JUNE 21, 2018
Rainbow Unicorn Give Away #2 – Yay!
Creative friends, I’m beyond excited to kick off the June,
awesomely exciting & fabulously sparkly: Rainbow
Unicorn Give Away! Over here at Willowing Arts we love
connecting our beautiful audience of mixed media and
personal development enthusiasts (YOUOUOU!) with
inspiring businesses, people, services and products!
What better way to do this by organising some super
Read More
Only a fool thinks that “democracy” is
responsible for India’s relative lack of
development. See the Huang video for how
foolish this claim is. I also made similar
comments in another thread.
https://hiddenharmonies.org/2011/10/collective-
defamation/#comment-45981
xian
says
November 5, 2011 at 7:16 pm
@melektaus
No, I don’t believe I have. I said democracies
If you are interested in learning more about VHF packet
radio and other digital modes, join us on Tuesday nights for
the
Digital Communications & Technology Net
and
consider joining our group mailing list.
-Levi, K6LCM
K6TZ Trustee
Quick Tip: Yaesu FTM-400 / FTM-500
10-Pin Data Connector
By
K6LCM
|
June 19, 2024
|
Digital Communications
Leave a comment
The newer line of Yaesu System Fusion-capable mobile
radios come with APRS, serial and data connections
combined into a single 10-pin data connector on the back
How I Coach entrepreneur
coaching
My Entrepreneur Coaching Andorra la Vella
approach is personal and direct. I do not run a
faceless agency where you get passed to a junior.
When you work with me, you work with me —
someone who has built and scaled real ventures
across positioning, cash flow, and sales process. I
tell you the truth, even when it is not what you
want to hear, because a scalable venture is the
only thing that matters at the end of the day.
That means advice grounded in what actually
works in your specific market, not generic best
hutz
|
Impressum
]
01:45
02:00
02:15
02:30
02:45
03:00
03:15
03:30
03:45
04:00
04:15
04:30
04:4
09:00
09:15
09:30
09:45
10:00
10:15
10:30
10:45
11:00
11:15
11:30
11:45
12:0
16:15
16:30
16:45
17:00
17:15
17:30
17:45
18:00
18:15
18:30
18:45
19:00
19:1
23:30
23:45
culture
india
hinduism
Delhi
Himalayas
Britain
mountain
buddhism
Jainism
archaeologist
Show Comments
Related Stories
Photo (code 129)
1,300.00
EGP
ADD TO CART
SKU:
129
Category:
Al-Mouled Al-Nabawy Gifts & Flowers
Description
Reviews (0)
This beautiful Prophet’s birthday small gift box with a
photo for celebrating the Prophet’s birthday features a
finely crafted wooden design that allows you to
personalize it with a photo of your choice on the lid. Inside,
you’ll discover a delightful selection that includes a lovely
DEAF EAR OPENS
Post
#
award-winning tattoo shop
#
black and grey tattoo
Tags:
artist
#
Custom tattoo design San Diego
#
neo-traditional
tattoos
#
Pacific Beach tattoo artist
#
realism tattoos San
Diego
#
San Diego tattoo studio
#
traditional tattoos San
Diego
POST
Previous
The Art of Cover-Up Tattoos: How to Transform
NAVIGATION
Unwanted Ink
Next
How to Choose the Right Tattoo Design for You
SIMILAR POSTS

▬▬▬▬▬▬

Action item:
In the records, replace "Unicorn" with "Dragon" wherever it appears and leave every other word as it is.

Response box:
JUNE 21, 2018
Rainbow Dragon Give Away #2 – Yay!
Creative friends, I’m beyond excited to kick off the June,
awesomely exciting & fabulously sparkly: Rainbow
Dragon Give Away! Over here at Willowing Arts we love
connecting our beautiful audience of mixed media and
personal development enthusiasts (YOUOUOU!) with
inspiring businesses, people, services and products!
What better way to do this by organising some super
Read More
Only a fool thinks that “democracy” is
responsible for India’s relative lack of
development. See the Huang video for how
foolish this claim is. I also made similar
comments in another thread.
https://hiddenharmonies.org/2011/10/collective-
defamation/#comment-45981
xian
says
November 5, 2011 at 7:16 pm
@melektaus
No, I don’t believe I have. I said democracies
If you are interested in learning more about VHF packet
radio and other digital modes, join us on Tuesday nights for
the
Digital Communications & Technology Net
and
consider joining our group mailing list.
-Levi, K6LCM
K6TZ Trustee
Quick Tip: Yaesu FTM-400 / FTM-500
10-Pin Data Connector
By
K6LCM
|
June 19, 2024
|
Digital Communications
Leave a comment
The newer line of Yaesu System Fusion-capable mobile
radios come with APRS, serial and data connections
combined into a single 10-pin data connector on the back
How I Coach entrepreneur
coaching
My Entrepreneur Coaching Andorra la Vella
approach is personal and direct. I do not run a
faceless agency where you get passed to a junior.
When you work with me, you work with me —
someone who has built and scaled real ventures
across positioning, cash flow, and sales process. I
tell you the truth, even when it is not what you
want to hear, because a scalable venture is the
only thing that matters at the end of the day.
That means advice grounded in what actually
works in your specific market, not generic best
hutz
|
Impressum
]
01:45
02:00
02:15
02:30
02:45
03:00
03:15
03:30
03:45
04:00
04:15
04:30
04:4
09:00
09:15
09:30
09:45
10:00
10:15
10:30
10:45
11:00
11:15
11:30
11:45
12:0
16:15
16:30
16:45
17:00
17:15
17:30
17:45
18:00
18:15
18:30
18:45
19:00
19:1
23:30
23:45
culture
india
hinduism
Delhi
Himalayas
Britain
mountain
buddhism
Jainism
archaeologist
Show Comments
Related Stories
Photo (code 129)
1,300.00
EGP
ADD TO CART
SKU:
129
Category:
Al-Mouled Al-Nabawy Gifts & Flowers
Description
Reviews (0)
This beautiful Prophet’s birthday small gift box with a
photo for celebrating the Prophet’s birthday features a
finely crafted wooden design that allows you to
personalize it with a photo of your choice on the lid. Inside,
you’ll discover a delightful selection that includes a lovely
DEAF EAR OPENS
Post
#
award-winning tattoo shop
#
black and grey tattoo
Tags:
artist
#
Custom tattoo design San Diego
#
neo-traditional
tattoos
#
Pacific Beach tattoo artist
#
realism tattoos San
Diego
#
San Diego tattoo studio
#
traditional tattoos San
Diego
POST
Previous
The Art of Cover-Up Tattoos: How to Transform
NAVIGATION
Unwanted Ink
Next
How to Choose the Right Tattoo Design for You
SIMILAR POSTS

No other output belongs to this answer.